Thoughts on readable data processing
June 25, 2020.TLDR: dynamic views as a composable zero-cost abstraction. Or: like SQL but easy to read. (gosh, I should get into writing paper titles)
the big idea
Late last night I thought of an idea for a data processing language. Consider the following problem:
"just a second" -> "JUST a second"
"bone apple tea" -> "BONE apple tea"
"capitalize the first word" -> "CAPITALIZE the first word"
In most languages (like Python or regex), this would require one or more of the following:
- find where to stop capitalizing at (via a loop or via string matching)

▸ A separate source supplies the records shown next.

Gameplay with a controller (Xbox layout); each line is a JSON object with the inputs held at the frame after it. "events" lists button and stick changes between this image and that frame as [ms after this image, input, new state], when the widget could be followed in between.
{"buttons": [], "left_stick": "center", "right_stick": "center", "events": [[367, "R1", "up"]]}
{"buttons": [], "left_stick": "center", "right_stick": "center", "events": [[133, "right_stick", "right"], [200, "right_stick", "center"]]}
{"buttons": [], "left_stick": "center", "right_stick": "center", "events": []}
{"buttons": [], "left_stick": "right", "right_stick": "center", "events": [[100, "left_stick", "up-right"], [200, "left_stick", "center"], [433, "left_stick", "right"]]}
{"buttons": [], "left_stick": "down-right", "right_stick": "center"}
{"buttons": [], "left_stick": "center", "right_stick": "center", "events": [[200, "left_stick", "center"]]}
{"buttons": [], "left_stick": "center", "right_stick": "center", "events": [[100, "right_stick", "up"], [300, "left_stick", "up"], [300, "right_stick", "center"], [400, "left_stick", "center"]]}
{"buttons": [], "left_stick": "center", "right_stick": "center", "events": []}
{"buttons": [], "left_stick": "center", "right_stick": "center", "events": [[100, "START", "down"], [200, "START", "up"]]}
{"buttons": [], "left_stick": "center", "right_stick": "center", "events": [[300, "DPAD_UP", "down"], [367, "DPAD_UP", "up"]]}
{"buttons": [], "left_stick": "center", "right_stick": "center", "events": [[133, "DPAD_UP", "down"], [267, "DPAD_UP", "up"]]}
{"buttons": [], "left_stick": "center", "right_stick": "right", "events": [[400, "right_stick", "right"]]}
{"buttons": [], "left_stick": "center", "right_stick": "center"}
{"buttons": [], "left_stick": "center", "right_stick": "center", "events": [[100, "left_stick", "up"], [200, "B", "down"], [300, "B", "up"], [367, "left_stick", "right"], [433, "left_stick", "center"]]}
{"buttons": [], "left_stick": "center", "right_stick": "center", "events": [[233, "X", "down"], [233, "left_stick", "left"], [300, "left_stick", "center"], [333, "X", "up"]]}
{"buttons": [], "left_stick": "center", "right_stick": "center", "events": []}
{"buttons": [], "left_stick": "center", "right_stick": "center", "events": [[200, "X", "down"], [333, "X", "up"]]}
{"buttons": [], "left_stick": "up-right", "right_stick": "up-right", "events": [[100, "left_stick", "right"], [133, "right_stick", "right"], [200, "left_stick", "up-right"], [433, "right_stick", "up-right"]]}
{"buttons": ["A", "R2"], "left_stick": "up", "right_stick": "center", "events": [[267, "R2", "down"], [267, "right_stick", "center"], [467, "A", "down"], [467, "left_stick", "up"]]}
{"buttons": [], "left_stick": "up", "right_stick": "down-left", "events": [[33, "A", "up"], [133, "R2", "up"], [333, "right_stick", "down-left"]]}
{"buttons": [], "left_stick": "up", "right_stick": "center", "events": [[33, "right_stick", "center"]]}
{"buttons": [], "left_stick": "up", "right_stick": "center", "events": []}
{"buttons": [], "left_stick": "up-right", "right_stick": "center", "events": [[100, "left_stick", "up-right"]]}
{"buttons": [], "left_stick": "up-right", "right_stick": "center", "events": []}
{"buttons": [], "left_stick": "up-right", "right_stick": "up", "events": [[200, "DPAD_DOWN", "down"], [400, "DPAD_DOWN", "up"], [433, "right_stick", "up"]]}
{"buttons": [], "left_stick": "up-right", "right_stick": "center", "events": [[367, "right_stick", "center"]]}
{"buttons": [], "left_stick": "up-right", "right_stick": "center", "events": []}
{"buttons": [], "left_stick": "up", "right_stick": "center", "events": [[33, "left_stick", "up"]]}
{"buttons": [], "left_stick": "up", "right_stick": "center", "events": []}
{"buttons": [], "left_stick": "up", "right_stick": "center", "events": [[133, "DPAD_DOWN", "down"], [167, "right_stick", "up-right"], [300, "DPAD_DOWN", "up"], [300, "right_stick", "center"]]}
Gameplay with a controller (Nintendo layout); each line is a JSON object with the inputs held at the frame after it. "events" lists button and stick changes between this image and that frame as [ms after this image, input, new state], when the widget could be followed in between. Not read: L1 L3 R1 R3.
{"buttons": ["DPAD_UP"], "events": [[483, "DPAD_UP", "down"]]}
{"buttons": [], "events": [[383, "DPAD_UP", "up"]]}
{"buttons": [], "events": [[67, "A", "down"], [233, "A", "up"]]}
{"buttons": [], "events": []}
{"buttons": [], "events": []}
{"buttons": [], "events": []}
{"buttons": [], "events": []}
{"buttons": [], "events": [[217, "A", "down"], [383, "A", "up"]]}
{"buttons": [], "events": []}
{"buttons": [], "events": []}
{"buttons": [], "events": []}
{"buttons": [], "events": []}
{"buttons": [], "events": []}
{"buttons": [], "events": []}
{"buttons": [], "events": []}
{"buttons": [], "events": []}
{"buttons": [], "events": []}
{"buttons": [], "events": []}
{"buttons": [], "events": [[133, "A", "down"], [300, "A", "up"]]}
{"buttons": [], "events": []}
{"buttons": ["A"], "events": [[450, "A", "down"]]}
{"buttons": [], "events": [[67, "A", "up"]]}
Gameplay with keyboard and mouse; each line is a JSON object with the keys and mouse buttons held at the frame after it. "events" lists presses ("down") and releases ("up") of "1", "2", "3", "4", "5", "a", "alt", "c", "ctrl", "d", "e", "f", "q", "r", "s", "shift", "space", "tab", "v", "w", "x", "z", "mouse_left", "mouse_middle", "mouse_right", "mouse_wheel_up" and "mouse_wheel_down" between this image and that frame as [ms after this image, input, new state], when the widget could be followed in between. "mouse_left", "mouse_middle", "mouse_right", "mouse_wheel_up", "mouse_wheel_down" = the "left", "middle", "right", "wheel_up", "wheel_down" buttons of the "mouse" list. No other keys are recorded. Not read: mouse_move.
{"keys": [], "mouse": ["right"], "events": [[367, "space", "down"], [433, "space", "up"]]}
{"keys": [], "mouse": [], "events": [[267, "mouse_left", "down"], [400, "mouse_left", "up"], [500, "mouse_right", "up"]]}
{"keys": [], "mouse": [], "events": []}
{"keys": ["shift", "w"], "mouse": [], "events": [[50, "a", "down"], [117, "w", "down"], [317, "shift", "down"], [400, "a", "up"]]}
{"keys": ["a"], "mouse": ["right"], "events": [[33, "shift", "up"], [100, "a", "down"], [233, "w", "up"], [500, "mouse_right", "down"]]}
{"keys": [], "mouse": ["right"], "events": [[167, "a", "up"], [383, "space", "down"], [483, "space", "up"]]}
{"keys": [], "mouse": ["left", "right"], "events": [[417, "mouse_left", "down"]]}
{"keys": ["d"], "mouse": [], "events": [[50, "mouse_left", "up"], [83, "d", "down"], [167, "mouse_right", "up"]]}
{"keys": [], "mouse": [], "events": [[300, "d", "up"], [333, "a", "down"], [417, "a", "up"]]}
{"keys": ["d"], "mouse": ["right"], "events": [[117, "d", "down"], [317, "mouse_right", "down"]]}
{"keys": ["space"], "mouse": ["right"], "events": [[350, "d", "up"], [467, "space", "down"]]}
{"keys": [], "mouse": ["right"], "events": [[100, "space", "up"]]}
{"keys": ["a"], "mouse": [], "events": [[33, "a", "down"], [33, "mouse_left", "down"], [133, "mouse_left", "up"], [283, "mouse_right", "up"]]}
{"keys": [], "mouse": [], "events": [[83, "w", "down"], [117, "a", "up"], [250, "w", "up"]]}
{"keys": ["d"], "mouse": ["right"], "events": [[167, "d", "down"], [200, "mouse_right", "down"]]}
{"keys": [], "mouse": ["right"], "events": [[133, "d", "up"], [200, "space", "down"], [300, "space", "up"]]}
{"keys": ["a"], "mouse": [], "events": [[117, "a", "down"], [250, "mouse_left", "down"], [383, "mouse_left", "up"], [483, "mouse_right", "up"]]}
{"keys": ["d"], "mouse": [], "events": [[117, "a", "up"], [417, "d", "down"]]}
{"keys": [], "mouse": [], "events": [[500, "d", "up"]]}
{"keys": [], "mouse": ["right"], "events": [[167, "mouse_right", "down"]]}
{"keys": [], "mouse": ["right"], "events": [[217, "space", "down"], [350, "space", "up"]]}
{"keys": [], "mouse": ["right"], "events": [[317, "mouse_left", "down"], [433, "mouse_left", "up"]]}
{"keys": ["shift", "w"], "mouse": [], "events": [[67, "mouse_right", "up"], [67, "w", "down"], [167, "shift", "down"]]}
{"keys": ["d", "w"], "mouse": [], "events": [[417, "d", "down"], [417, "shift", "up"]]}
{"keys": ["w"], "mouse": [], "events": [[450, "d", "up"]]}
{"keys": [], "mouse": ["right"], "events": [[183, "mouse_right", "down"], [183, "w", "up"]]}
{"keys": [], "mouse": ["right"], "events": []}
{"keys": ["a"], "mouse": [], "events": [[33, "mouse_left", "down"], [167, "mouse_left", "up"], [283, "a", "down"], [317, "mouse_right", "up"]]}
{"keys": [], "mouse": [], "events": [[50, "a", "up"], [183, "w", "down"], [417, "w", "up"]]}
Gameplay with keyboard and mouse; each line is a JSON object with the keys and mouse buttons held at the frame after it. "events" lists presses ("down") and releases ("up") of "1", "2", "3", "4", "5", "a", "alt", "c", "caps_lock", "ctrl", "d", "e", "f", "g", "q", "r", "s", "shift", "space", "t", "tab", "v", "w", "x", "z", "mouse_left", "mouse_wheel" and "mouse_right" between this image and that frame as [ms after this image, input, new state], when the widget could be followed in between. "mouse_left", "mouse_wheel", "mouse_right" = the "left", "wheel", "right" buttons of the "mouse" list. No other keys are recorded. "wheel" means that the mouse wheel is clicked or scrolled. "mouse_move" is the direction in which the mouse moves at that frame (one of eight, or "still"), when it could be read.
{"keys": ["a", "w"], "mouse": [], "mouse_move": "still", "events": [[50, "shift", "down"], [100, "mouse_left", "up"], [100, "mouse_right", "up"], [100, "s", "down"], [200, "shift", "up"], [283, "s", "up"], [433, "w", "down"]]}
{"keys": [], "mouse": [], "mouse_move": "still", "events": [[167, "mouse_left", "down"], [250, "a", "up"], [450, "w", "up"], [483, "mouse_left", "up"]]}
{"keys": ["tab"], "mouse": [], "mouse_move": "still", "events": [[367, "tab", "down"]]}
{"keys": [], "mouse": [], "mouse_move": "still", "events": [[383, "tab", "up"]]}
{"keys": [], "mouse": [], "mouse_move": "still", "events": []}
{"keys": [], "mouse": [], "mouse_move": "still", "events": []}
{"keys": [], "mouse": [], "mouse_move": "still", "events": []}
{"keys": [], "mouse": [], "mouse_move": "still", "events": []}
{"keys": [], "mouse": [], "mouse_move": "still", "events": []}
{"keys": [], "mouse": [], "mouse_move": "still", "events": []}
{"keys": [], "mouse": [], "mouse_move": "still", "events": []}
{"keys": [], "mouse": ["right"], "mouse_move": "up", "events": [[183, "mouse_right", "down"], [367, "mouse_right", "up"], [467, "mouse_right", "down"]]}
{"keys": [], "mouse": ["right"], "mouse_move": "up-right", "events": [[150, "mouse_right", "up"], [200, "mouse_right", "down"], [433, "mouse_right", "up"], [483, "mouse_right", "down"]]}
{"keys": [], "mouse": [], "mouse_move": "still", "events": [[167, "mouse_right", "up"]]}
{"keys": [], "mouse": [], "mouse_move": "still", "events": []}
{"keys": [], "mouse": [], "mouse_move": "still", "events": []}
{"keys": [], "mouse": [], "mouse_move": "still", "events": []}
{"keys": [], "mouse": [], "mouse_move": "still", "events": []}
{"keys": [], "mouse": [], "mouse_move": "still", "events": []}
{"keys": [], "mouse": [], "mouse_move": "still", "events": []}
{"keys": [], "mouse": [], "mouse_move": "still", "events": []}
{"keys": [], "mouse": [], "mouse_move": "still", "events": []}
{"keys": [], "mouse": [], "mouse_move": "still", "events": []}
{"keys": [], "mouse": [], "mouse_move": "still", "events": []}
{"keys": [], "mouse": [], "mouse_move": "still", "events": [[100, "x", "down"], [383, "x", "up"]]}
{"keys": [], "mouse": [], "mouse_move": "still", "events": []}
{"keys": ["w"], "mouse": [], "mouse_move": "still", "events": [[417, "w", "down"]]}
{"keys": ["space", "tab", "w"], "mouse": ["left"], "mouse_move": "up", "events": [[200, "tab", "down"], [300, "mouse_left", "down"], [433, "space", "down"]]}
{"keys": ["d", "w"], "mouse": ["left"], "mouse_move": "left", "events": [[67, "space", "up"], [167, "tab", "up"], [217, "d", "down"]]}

- working with indices up to that index
- use a loop to capitalize each letter
and the resulting performance is dependent on how you wrote that.
What if instead of doing any of that, we can naively operate on a specific view of the string, namely the first word:
# run toUpper() on each char of the first word
toUpper(input.words.first.chars);
and have it behave exactly as if we wrote a tight loop in C? like
for (int i = 0; i < input.length; i++) {
if (!isSpace(input[i])) {
input[i] = toUpper(input[i]);
} else break;
}
I doubt this is a new idea, since my thoughts here are very inspired by the idea of dynamic views and by the J language’s composability. It’s like SQL, except queries are performant AND readable.
fleshing out the concept
To simplify things, let’s work with flat, nonempty integer arrays. So the interesting problems include things like taking k-maximum, or finding the cumulative sum.
1 6 2 3 4.maximum(2) == 4 6
1 6 2 3 4.cumulativeSum == 1 7 9 12 16
How would we express these using the idea of ‘operating on an specified view’? I would imagine something like
input.maximum(k) := input.sorted.last(k)
input.cumulativeSum := input.prefixes.sum
Takeaways:
maximum
: applying something like.sorted.last(k)
should not actually perform a sort, but instead find k-maximum (like via min heap when k > 3).cumulativeSum
: clearly I’m cheating a bit, since I said we’re working with flat arrays, but takingprefixes
of a flat array sounds like a jagged 2D array. I’m thinking thatprefixes
is actually some special intermediate object that expects a folding operation (sum
) to be performed on the prefixes, and then uses that folding operation to produce the cumulative sum. It’s directly inspired by J’s\
operator. This reminds me of Clojure’s transducers…
zero-cost property
How do we best-effort ensure that this dynamic view abstraction is zero-cost? Meaning that everything we write using dynamic views should be equivalent (performance-wise) to writing a tight loop. Make indirection invisible after compilation.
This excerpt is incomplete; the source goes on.